Rewrite the lines of every entry, substituting "vernacular name" for each occurrence of "common name" and leaving all other text unchanged.

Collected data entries
◇ ◇ ◇ ◇

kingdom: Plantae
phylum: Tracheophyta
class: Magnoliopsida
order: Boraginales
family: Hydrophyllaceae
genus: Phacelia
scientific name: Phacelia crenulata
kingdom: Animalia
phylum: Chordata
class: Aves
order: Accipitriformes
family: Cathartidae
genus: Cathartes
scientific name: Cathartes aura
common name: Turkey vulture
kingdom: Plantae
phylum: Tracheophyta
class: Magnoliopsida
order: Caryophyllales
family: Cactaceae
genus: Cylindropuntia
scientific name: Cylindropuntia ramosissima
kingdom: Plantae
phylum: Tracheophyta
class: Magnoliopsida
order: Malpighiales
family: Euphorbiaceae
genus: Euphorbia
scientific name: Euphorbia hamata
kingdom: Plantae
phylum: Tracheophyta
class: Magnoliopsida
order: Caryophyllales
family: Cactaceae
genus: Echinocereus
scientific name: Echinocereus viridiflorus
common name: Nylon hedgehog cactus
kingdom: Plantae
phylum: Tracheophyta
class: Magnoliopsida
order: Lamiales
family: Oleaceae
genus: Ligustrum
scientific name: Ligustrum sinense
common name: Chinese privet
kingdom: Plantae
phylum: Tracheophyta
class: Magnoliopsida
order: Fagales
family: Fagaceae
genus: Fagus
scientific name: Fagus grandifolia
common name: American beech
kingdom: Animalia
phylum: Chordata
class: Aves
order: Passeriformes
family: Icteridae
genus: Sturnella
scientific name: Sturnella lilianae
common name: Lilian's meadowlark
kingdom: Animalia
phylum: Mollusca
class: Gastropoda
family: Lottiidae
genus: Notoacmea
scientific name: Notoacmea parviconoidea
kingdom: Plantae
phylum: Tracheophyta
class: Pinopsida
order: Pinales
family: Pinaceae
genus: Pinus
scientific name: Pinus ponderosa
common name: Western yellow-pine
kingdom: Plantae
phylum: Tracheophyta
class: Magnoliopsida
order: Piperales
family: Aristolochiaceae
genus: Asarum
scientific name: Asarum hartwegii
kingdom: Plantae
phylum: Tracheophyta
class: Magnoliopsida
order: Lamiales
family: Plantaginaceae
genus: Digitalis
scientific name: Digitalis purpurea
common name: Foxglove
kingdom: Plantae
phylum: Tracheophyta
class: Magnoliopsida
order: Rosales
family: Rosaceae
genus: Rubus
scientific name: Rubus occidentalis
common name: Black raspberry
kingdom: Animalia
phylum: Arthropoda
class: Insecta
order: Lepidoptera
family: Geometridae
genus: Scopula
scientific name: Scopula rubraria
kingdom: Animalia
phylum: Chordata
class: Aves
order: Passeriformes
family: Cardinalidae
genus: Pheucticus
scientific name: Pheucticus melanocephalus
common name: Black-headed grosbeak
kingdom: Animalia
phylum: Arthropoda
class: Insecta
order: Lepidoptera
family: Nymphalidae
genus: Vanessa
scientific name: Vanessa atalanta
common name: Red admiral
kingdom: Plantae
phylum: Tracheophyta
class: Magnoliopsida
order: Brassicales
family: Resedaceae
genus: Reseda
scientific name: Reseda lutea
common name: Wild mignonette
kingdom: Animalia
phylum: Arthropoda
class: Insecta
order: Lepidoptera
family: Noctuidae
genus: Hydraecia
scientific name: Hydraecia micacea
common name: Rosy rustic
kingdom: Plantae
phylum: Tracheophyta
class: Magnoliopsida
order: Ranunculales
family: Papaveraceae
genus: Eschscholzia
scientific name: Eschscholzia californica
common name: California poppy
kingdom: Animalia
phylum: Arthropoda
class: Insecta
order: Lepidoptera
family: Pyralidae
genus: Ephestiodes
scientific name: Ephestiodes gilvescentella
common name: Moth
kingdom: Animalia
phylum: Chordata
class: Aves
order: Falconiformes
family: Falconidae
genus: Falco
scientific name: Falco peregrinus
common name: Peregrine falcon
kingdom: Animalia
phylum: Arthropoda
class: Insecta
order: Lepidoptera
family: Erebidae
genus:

◇ ◇ ◇ ◇

• Worked answer:
kingdom: Plantae
phylum: Tracheophyta
class: Magnoliopsida
order: Boraginales
family: Hydrophyllaceae
genus: Phacelia
scientific name: Phacelia crenulata
kingdom: Animalia
phylum: Chordata
class: Aves
order: Accipitriformes
family: Cathartidae
genus: Cathartes
scientific name: Cathartes aura
vernacular name: Turkey vulture
kingdom: Plantae
phylum: Tracheophyta
class: Magnoliopsida
order: Caryophyllales
family: Cactaceae
genus: Cylindropuntia
scientific name: Cylindropuntia ramosissima
kingdom: Plantae
phylum: Tracheophyta
class: Magnoliopsida
order: Malpighiales
family: Euphorbiaceae
genus: Euphorbia
scientific name: Euphorbia hamata
kingdom: Plantae
phylum: Tracheophyta
class: Magnoliopsida
order: Caryophyllales
family: Cactaceae
genus: Echinocereus
scientific name: Echinocereus viridiflorus
vernacular name: Nylon hedgehog cactus
kingdom: Plantae
phylum: Tracheophyta
class: Magnoliopsida
order: Lamiales
family: Oleaceae
genus: Ligustrum
scientific name: Ligustrum sinense
vernacular name: Chinese privet
kingdom: Plantae
phylum: Tracheophyta
class: Magnoliopsida
order: Fagales
family: Fagaceae
genus: Fagus
scientific name: Fagus grandifolia
vernacular name: American beech
kingdom: Animalia
phylum: Chordata
class: Aves
order: Passeriformes
family: Icteridae
genus: Sturnella
scientific name: Sturnella lilianae
vernacular name: Lilian's meadowlark
kingdom: Animalia
phylum: Mollusca
class: Gastropoda
family: Lottiidae
genus: Notoacmea
scientific name: Notoacmea parviconoidea
kingdom: Plantae
phylum: Tracheophyta
class: Pinopsida
order: Pinales
family: Pinaceae
genus: Pinus
scientific name: Pinus ponderosa
vernacular name: Western yellow-pine
kingdom: Plantae
phylum: Tracheophyta
class: Magnoliopsida
order: Piperales
family: Aristolochiaceae
genus: Asarum
scientific name: Asarum hartwegii
kingdom: Plantae
phylum: Tracheophyta
class: Magnoliopsida
order: Lamiales
family: Plantaginaceae
genus: Digitalis
scientific name: Digitalis purpurea
vernacular name: Foxglove
kingdom: Plantae
phylum: Tracheophyta
class: Magnoliopsida
order: Rosales
family: Rosaceae
genus: Rubus
scientific name: Rubus occidentalis
vernacular name: Black raspberry
kingdom: Animalia
phylum: Arthropoda
class: Insecta
order: Lepidoptera
family: Geometridae
genus: Scopula
scientific name: Scopula rubraria
kingdom: Animalia
phylum: Chordata
class: Aves
order: Passeriformes
family: Cardinalidae
genus: Pheucticus
scientific name: Pheucticus melanocephalus
vernacular name: Black-headed grosbeak
kingdom: Animalia
phylum: Arthropoda
class: Insecta
order: Lepidoptera
family: Nymphalidae
genus: Vanessa
scientific name: Vanessa atalanta
vernacular name: Red admiral
kingdom: Plantae
phylum: Tracheophyta
class: Magnoliopsida
order: Brassicales
family: Resedaceae
genus: Reseda
scientific name: Reseda lutea
vernacular name: Wild mignonette
kingdom: Animalia
phylum: Arthropoda
class: Insecta
order: Lepidoptera
family: Noctuidae
genus: Hydraecia
scientific name: Hydraecia micacea
vernacular name: Rosy rustic
kingdom: Plantae
phylum: Tracheophyta
class: Magnoliopsida
order: Ranunculales
family: Papaveraceae
genus: Eschscholzia
scientific name: Eschscholzia californica
vernacular name: California poppy
kingdom: Animalia
phylum: Arthropoda
class: Insecta
order: Lepidoptera
family: Pyralidae
genus: Ephestiodes
scientific name: Ephestiodes gilvescentella
vernacular name: Moth
kingdom: Animalia
phylum: Chordata
class: Aves
order: Falconiformes
family: Falconidae
genus: Falco
scientific name: Falco peregrinus
vernacular name: Peregrine falcon
kingdom: Animalia
phylum: Arthropoda
class: Insecta
order: Lepidoptera
family: Erebidae
genus:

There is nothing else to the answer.